The survey also showed-up this group of college freshmen reporting higher levels of depression and other emotional issues.
A percentage of survey respondents (11%) reported that during their high school senior year they spent 6 hours or more per week at parties, in comparison to 23% a decade ago. A markedly larger percentage (61%) reported spending on hour or less per week at parties, in comparison to 39% of college freshmen surveyed a decade ago.
Both frequent and occasional beer drinking showed a decrease amongst this current college freshmen group, with 33.5% reporting compared to 45.5 % a decade ago; and 69% three decades ago (1984).
Only 39% of this current group of freshmen reported past year drinking of hard liquor or wine, compared with around 52% a decade ago. In 1987, when the survey addressed this issue, 68% of surveyed freshmen reported drinking hard liquor or wine in the year prior to survey.
The CIRP survey was taken primarily during summer orientation last year at 227 four-year colleges, and by 153,000 students.
The survey first asked freshmen to rate their mental health in 1985. At that time, 3.5% of survey respondents rated their mental health to be worse than the majority of their peers. When the same question was asked of freshmen a decade ago, the number increased to 7%. When the 2014 freshmen were asked to rate their mental health, 12% rated it as worse than the majority of their peers.
On a positive note, the survey found this current group of college freshmen to be ambitious. They also reported becoming financially well-off to be very important—or essential, with a record 82% response. Before the 2008 recession, 77% responded in kind to the same question.

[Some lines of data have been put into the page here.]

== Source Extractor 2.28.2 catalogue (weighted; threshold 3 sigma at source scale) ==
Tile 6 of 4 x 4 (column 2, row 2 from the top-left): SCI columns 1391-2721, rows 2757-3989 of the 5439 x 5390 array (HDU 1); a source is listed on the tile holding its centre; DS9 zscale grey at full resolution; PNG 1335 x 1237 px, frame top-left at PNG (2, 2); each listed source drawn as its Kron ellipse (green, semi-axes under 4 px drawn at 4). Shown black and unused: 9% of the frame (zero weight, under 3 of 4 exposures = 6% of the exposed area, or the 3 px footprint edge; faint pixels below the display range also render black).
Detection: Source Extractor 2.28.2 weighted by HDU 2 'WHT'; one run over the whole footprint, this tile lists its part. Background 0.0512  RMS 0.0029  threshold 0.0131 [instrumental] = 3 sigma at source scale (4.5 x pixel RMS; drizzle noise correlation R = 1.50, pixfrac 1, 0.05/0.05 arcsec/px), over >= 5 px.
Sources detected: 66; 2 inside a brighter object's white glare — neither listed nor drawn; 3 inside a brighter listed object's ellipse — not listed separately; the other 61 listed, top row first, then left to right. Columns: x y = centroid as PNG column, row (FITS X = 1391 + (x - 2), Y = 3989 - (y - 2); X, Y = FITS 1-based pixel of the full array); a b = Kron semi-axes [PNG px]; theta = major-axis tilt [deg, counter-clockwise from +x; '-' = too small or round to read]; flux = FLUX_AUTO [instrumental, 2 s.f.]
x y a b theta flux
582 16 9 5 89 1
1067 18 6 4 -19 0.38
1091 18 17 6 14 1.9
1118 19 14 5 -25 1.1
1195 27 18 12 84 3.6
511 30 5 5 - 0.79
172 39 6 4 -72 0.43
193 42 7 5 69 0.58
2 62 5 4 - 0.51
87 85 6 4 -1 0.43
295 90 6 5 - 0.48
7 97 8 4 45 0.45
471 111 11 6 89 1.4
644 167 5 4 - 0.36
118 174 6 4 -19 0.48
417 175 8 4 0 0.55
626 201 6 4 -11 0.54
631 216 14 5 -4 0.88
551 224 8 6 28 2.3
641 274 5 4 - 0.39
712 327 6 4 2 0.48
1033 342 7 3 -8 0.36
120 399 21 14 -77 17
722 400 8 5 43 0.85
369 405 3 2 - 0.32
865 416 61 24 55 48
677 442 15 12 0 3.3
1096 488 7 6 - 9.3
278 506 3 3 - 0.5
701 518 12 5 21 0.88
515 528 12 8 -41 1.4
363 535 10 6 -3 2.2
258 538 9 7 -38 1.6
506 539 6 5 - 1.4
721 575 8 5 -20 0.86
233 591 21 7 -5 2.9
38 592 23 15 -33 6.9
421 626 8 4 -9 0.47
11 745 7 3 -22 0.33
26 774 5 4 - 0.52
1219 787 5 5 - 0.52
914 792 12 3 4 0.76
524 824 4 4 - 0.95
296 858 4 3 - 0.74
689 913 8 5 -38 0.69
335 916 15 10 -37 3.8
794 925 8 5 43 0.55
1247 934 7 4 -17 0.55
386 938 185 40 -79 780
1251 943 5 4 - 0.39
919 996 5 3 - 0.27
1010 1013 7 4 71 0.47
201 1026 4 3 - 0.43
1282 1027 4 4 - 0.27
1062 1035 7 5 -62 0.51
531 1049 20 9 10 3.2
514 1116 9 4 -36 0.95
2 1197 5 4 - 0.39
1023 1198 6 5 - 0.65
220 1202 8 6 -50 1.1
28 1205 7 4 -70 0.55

Interesting factors revealed by this survey found these college entry-level students aspire to a master’s degree (44%), a survey record. Those wanting to earn a professional or doctorate degree was also at a new high. In the last decade, interest in law school has dropped, while interest in medical school increased.
According to interim managing director Eagan, these youngsters saw the result of the 2009 economy crash, including college-educated individuals losing their jobs. He suggests their belief in needing more money to remain comfortable and having seen a bachelor’s degree may not be adequate, fuels their desire for a good salary post-graduation.
Partying less, drinking less, and refraining from drug use will go far in helping these college freshmen achieve their dreams and goals.